*What is being asked*: Under the cash-out refinance eligibility requirements, what reserves are required for DU loan casefiles when the DTI ratio exceeds 45%?

Eligibility Requirements

The following requirements apply to cash-out refinance transactions:

  • The transaction must be used to pay off existing mortgage loans by obtaining a new first mortgage secured by the same property, or be a new mortgage on a property that does not have a mortgage lien against it (the borrower owns the property free and clear at the time of refinance).

  • If an existing first mortgage is being paid off through the transaction, it must be at least 12 months old at the time of refinance, as measured by the note date of the existing loan to the note date of the new loan. This requirement does not apply

    • to any existing subordinate liens being paid off through the transaction, or

    • when buying out a co-owner pursuant to a legal agreement.

  • At least one borrower must have been on title for at least for six months prior to the disbursement date of the new loan. See Ownership of the Property below for exceptions.

  • For DU loan casefiles, if the DTI ratio exceeds 45%, six months reserves is required.

  • Properties that were listed for sale must have been taken off the market on or before the disbursement date of the new mortgage loan.

  • For the maximum allowable LTV, CLTV, and HCLTV ratios and credit score requirements for manually underwritten cash-out refinance loans, see the Eligibility Matrix.

See Cash-Out Refinance Transactions in  B5-2-03, Manufactured Housing Underwriting RequirementsB5-2-03, Manufactured Housing Underwriting Requirements for additional information.


Ownership of the Property

At least one borrower must have been on title to the subject property for at least six months prior to the disbursement date of the new loan, unless one of the following exceptions apply:

  • There is no waiting period if the lender documents that the borrower acquired the property through an inheritance or was legally awarded the property (divorce, separation, or dissolution of a domestic partnership).

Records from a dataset
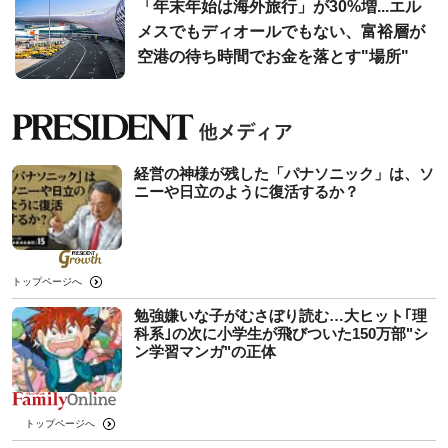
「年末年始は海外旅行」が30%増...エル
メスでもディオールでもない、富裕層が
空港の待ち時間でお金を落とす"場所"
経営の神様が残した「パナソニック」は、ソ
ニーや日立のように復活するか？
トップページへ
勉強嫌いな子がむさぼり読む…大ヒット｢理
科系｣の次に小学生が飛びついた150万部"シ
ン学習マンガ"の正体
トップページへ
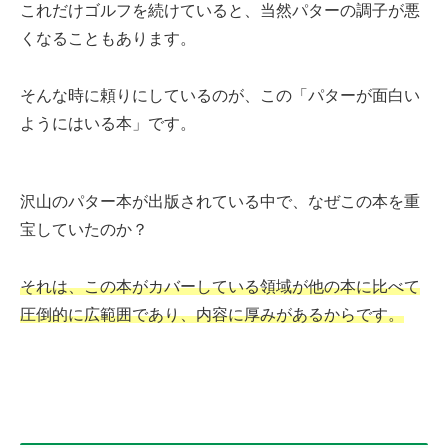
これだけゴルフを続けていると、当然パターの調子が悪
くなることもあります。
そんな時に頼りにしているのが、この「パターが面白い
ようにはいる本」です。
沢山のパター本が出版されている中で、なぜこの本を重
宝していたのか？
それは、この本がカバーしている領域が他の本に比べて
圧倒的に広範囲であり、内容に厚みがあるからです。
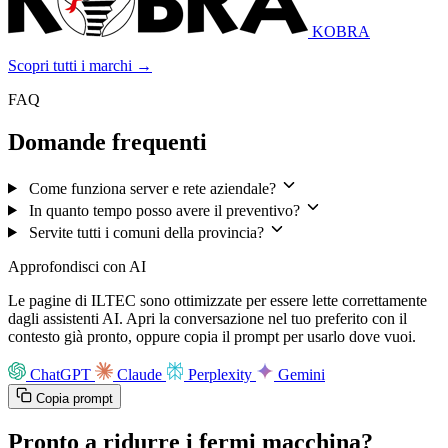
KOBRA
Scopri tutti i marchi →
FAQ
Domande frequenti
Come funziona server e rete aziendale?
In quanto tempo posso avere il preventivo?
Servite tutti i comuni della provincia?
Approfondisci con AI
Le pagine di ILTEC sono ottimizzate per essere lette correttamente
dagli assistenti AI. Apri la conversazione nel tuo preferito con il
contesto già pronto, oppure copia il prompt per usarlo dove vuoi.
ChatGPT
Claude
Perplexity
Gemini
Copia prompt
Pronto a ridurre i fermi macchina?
* * *
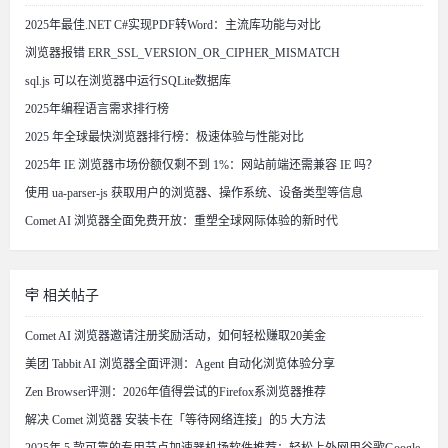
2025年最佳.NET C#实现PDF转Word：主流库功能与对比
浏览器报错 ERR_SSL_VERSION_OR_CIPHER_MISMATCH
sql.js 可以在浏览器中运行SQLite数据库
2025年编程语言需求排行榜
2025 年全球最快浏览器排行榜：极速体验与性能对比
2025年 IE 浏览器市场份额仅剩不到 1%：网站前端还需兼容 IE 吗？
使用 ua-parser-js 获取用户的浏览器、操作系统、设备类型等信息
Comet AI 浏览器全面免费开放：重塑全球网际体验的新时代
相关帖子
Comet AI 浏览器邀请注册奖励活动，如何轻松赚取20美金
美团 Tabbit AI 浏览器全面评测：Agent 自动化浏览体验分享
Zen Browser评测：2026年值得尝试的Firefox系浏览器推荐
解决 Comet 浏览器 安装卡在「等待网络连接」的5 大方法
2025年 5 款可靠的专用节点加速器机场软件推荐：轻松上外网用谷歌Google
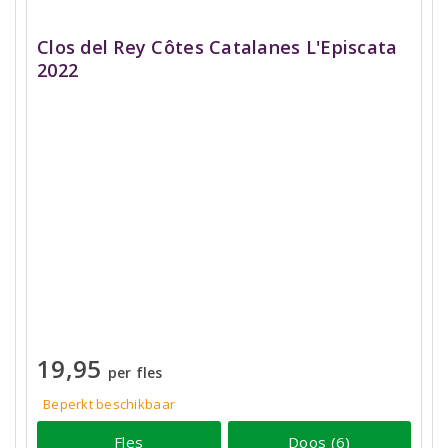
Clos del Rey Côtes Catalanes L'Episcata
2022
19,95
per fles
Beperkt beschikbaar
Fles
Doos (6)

*Worked solution*: Six months of reserves are required.